### [REQUIRED ACTION]
Check which lines in the records hold "middle" and report how many there are, with no other text.
━━━━━━━━━━━━━━━━
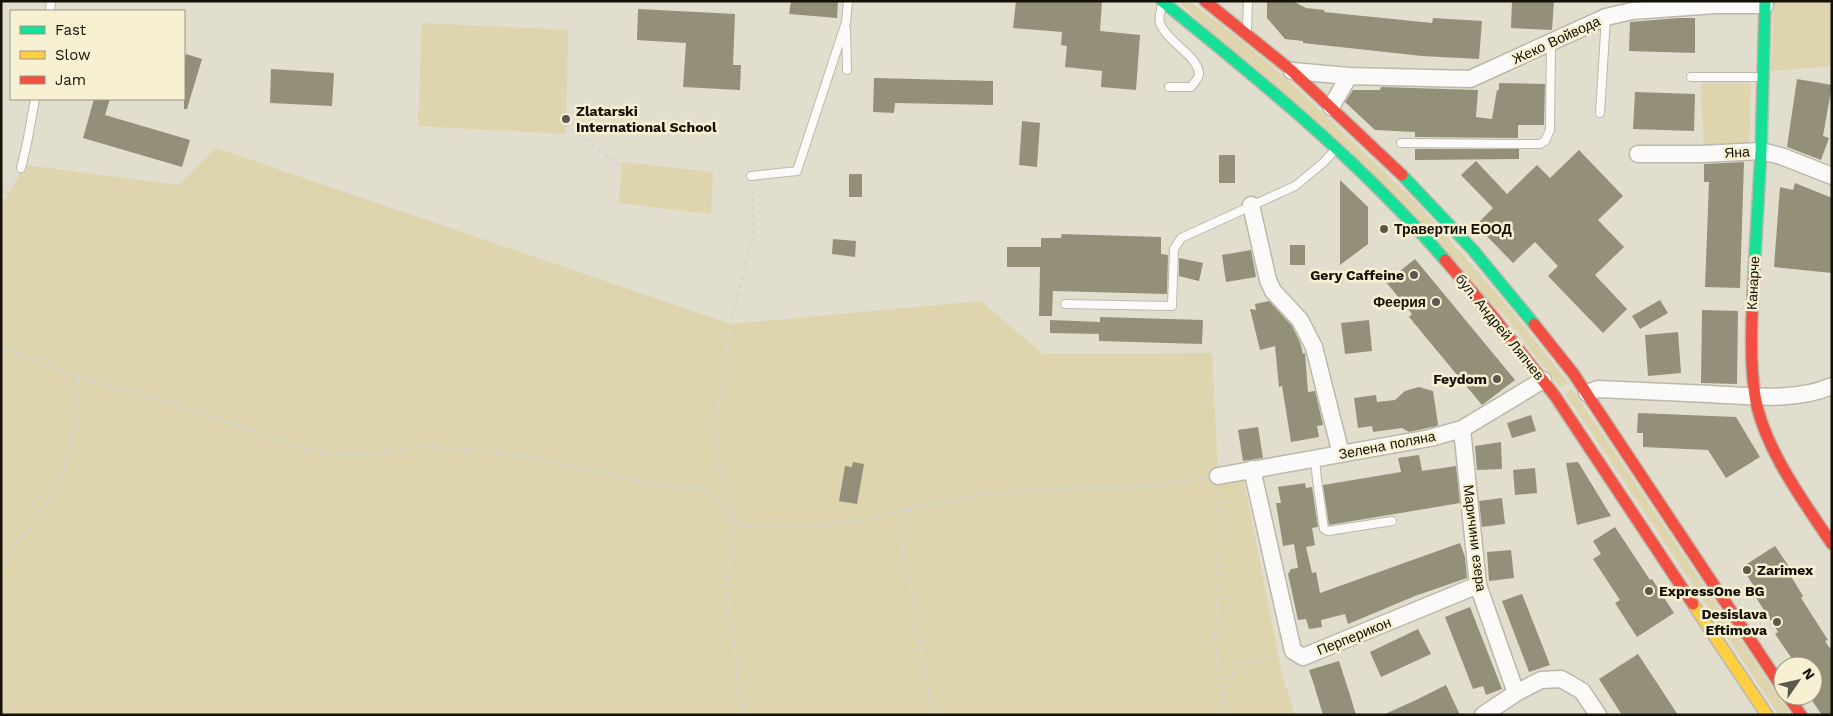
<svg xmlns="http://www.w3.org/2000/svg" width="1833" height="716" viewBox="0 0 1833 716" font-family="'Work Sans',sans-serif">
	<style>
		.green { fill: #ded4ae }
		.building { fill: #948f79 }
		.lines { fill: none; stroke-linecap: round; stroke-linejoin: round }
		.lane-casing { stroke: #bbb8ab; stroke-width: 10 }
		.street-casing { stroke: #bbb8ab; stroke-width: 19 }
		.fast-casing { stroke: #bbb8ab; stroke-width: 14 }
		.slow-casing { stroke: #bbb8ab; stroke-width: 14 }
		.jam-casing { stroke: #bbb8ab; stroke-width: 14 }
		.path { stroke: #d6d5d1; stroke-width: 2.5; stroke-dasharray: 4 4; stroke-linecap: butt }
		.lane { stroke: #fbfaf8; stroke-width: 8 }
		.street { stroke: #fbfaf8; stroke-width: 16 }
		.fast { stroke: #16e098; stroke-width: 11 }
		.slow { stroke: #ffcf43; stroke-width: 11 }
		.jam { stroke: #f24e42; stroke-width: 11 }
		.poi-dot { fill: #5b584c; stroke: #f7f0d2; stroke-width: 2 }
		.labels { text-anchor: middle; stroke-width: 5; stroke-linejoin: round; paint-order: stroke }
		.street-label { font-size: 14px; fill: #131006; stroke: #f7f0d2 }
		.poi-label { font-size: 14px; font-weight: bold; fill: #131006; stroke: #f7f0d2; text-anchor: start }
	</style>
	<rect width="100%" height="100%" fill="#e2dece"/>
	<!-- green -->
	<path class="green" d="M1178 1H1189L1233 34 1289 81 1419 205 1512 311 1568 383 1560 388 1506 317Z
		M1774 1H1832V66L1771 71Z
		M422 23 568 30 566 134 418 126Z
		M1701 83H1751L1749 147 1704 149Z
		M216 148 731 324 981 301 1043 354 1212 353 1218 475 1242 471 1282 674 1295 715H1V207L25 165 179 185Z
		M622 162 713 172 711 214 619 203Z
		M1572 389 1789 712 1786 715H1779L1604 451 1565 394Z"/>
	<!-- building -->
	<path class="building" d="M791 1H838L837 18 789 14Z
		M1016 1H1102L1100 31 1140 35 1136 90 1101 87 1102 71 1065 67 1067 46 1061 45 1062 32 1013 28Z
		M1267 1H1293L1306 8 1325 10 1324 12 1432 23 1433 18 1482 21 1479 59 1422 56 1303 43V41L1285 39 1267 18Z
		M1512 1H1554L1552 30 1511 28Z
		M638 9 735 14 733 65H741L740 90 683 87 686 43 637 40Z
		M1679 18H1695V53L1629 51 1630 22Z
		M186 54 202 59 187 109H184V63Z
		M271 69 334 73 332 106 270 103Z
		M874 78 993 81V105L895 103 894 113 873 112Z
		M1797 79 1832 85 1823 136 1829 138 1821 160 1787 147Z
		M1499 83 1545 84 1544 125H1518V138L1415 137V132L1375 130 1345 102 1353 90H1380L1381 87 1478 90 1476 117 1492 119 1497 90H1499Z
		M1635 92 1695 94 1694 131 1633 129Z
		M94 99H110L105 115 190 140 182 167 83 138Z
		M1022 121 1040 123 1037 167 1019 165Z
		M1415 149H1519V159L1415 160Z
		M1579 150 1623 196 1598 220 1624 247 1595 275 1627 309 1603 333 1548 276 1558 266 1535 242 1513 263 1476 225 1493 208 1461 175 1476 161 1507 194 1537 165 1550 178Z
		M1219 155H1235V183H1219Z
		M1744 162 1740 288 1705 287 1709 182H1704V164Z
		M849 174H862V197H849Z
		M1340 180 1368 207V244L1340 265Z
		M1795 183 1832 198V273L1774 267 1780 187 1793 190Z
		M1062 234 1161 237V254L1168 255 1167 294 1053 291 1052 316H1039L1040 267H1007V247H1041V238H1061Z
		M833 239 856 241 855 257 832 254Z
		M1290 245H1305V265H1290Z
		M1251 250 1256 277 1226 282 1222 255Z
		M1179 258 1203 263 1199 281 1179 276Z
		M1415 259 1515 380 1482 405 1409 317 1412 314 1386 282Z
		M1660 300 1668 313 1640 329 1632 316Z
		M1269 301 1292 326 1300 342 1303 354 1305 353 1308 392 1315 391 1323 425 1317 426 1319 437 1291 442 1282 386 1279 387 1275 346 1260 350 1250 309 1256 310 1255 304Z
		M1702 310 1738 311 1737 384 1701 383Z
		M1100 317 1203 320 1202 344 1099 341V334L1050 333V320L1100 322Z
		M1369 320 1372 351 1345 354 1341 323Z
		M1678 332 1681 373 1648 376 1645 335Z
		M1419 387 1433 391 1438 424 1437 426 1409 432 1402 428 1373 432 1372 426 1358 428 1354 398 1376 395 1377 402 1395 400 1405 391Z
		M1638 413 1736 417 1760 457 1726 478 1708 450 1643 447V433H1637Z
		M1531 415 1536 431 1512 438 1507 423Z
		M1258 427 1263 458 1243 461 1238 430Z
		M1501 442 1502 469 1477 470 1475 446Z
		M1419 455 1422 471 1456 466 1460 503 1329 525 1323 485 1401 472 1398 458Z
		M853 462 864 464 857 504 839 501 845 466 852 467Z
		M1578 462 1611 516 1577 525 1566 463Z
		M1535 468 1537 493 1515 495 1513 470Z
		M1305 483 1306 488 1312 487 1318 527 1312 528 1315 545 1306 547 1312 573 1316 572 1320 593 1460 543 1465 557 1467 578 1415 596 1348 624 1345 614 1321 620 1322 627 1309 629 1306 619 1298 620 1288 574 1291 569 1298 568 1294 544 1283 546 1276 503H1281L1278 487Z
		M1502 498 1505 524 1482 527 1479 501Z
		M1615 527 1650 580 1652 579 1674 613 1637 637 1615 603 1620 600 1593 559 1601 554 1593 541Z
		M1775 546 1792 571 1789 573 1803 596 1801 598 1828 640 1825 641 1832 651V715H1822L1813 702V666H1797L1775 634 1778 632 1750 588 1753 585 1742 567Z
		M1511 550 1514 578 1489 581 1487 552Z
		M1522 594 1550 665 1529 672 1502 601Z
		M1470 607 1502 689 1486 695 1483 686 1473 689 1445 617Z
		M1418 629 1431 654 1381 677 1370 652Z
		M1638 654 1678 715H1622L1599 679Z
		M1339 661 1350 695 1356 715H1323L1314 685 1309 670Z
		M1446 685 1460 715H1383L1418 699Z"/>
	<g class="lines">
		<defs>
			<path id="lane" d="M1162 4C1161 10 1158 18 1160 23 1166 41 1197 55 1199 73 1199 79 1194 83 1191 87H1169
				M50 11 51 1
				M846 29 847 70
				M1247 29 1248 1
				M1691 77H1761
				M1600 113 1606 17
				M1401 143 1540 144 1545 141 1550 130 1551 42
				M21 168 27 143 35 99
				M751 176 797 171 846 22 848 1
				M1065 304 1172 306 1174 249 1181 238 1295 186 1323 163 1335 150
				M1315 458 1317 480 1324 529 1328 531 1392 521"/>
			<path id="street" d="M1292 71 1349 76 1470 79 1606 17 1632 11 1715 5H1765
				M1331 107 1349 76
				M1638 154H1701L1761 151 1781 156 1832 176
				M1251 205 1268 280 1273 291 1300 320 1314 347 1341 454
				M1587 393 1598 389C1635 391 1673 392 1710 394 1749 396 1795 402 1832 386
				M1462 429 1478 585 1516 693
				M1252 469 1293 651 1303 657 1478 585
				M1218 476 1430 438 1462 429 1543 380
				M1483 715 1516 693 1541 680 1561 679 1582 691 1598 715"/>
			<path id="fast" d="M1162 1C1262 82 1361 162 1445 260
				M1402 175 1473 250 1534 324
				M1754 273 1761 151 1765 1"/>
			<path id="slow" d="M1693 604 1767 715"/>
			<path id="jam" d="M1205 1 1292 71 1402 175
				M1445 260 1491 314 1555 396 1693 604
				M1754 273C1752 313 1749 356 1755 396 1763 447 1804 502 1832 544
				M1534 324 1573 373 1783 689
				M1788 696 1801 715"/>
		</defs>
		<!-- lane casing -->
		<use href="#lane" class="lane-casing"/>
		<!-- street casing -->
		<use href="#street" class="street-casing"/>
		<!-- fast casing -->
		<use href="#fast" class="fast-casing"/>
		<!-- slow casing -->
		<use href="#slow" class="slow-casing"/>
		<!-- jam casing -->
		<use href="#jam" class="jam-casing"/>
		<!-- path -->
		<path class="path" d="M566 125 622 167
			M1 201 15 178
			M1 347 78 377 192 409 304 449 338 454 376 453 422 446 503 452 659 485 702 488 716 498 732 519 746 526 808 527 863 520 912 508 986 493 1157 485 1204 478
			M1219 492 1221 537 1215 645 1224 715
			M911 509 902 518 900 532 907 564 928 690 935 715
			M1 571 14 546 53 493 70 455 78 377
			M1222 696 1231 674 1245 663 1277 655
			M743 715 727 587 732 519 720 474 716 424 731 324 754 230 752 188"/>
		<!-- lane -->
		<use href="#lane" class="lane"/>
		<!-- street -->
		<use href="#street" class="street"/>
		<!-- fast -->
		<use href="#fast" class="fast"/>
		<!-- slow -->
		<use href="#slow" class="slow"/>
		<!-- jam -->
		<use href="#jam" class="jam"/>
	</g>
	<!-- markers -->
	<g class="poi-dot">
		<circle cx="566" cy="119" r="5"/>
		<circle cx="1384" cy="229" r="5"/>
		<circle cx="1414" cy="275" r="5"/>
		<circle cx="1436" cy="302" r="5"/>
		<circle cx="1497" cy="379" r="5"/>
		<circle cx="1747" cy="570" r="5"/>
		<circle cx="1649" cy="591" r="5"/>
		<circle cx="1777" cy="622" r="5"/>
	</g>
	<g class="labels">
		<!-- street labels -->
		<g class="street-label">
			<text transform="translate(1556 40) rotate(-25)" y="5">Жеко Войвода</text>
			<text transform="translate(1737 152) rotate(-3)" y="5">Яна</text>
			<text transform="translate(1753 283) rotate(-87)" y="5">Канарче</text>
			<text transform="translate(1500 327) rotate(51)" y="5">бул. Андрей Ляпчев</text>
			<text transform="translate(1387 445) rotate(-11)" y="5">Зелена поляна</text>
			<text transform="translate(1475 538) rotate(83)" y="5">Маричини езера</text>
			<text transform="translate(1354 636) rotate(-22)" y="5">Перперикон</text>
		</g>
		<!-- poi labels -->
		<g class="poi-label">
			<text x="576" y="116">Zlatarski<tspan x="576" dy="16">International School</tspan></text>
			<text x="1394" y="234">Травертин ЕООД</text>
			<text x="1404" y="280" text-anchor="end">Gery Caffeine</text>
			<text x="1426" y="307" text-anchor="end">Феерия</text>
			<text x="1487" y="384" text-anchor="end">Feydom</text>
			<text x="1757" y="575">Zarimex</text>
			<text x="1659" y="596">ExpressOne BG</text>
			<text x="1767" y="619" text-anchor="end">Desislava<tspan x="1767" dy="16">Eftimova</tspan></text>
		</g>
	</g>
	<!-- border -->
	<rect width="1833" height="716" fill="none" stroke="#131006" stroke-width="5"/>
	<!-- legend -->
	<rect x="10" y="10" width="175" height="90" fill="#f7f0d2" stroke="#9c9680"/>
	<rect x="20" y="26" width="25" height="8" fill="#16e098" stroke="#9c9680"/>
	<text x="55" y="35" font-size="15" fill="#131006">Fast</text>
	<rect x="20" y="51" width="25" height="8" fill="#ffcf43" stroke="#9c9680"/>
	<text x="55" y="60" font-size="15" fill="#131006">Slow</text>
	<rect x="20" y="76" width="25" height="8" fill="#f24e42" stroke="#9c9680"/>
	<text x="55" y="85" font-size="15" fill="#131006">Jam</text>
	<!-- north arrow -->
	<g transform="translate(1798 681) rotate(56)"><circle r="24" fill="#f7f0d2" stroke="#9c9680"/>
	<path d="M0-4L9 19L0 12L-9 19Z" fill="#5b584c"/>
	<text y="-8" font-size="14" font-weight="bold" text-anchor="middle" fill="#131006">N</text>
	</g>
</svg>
━━━━━━━━━━━━━━━━
### [TASK RESPONSE]
2